It's a larger capital investment, but far more efficient and safer for you and the animals

PLM


----------



## JeffNY (Dec 13, 2004)

You could also make one, vs buying. If it was made out of 4x4's, it would be quite strong. Ive seen them before, cant remember where. But they had a head gate, with a chute that squeezed the animal.



Jeff


----------



## BJ (Aug 8, 2004)

Phil - MO said:


> I have a corral built alongside of the barn, and I thought a couple of rusty fence extensions and head gate might last longer. At least I wouldn't have as much in it. I need to be able to brand my cattle to register them (Beefmaster) and give shots.

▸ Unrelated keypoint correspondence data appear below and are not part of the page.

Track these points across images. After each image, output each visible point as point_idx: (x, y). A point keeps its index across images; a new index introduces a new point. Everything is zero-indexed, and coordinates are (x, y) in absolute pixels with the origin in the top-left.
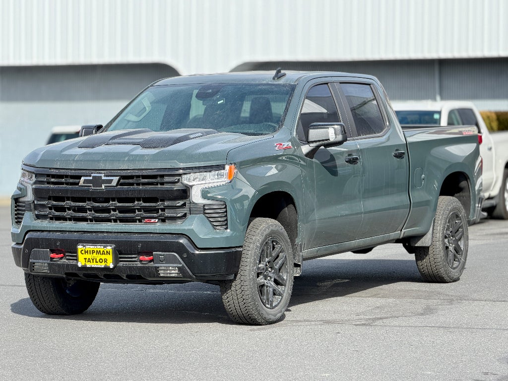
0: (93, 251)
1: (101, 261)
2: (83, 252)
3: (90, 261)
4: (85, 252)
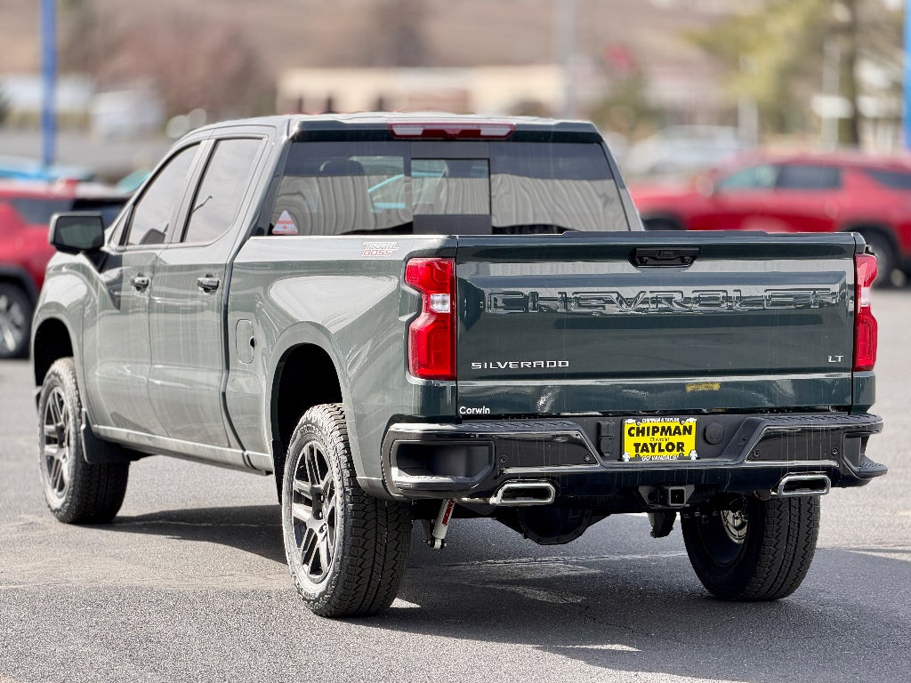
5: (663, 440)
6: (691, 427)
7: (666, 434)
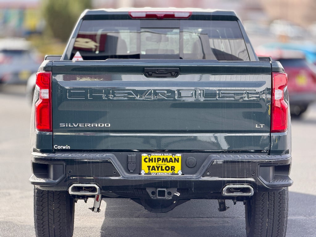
5: (164, 165)
6: (178, 158)
7: (165, 162)
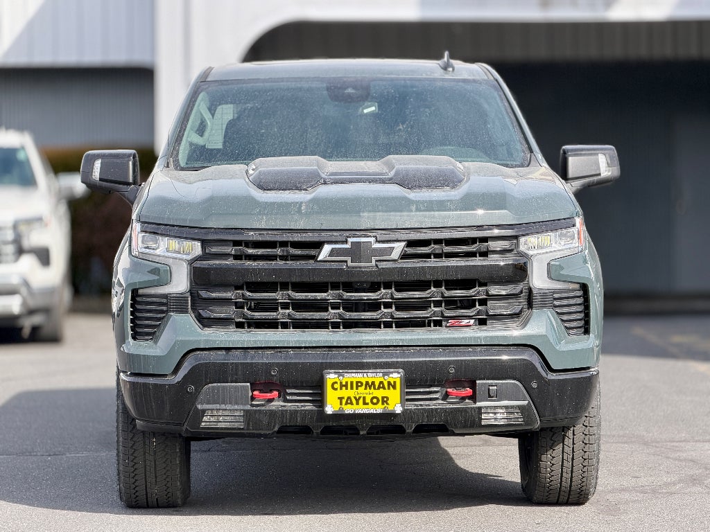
0: (357, 383)
1: (375, 400)
2: (336, 386)
3: (352, 403)
4: (342, 386)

Phil...where in Mo do you live? We live just outside Kansas City...and we are finding the farm auctions are really gearing up! I do have to say that last year we found the cattle equipment at sales to be scarce. So many folks have gone into cattle that everyone is keeping their equipment. We also found that old, rusty gates & chutes at sales had the price driven up close to new because so many folks want them. We posted a "Wanted" sign at a couple of local feed stores and did get one call from a guy with a chute & alley. Also....we have been known to stop at old farmsteads where the equipment appears to be unused and found that sometimes we can pick up feeders, etc that way.

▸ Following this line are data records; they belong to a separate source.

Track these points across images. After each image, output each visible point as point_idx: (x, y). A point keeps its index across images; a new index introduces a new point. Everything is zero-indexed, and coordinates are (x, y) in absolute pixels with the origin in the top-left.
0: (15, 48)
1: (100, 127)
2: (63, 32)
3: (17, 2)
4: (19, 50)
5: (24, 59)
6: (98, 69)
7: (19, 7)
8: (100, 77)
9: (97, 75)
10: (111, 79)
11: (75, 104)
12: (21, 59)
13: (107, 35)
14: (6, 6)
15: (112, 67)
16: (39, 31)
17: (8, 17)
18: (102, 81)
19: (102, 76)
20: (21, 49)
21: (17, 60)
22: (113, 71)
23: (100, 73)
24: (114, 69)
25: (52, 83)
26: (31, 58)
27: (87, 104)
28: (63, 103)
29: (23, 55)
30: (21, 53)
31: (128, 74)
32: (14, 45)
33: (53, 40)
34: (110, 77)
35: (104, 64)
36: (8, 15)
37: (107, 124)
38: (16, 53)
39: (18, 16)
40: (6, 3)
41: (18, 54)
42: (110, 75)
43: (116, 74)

Also...before we bought our headgate & squeeze chute....we asked the vet to bring his out. Only $10...and it was money well spent. In most cases...you ARE going to need a squeeze chute to work on cattle. One trip to the emergency room.....could have paid for new chute!  What little time we have had cattle & had to work on them....we have seen them do some pretty amazing things...like lift up and drag the entire corral! Now our corral & alley is mounted to wooden posts in concrete! We bought our new For-Most squeeze chute in Booneville MO. The dealer there is awesome and carries a full line of For-Most...which we found has some of the most heavy duty equipment. You'll find the upward price of steel is what is having a huge impact on any of this equipment. As for your "rusty fence extensions"...don't expect them to last long. Some cow will probably push through them when they are being crowded.


----------



## Phil - MO (Oct 1, 2003)

Thanks for all the input.

By the way, the farm is close to Rolla, MO.

I am planning on retiring shortly and moving to the farm and building a house.
Maybe I can protect my property then.

I guess for safety considerations I better just buy a squeeze chute.
I was having trouble justifying the expense for 12 cows. Especially when I lost 3 calves and a cow last year. Maybe I'll be lucky this year.


----------



## jerzeygurl (Jan 21, 2005)

3 words auction auction auction


----------



## BJ (Aug 8, 2004)

Phil - MO said:


> I guess for safety considerations I better just buy a squeeze chute. I was having trouble justifying the expense for 12 cows. Especially when I lost 3 calves and a cow last year. Maybe I'll be lucky this year.


We had these very same thoughts a year ago after we bought 10 cows. "Too expensive" we said. "We can get by" we told ourselves. First thing that happened was that the cows all needed shots and preg check and fly tags. Next thing was Pink Eye..cows needed shots in eye! Wasn't long we were driving to all the auctions with head gate & squeeze chute! Couldn't bring ourselves to pay new retail for old rusty equipment...so we "invested" in new knowing that we can always sell it if we need to. The first calves we sold paid for the equipment. Spring auctions are just starting...when cattle prices start to drop...there will be lots of folks selling out! Folks like us who are trying to please the tax lady will have cows for a long, long time. Good Luck...maybe we'll see you at a farm auction!


----------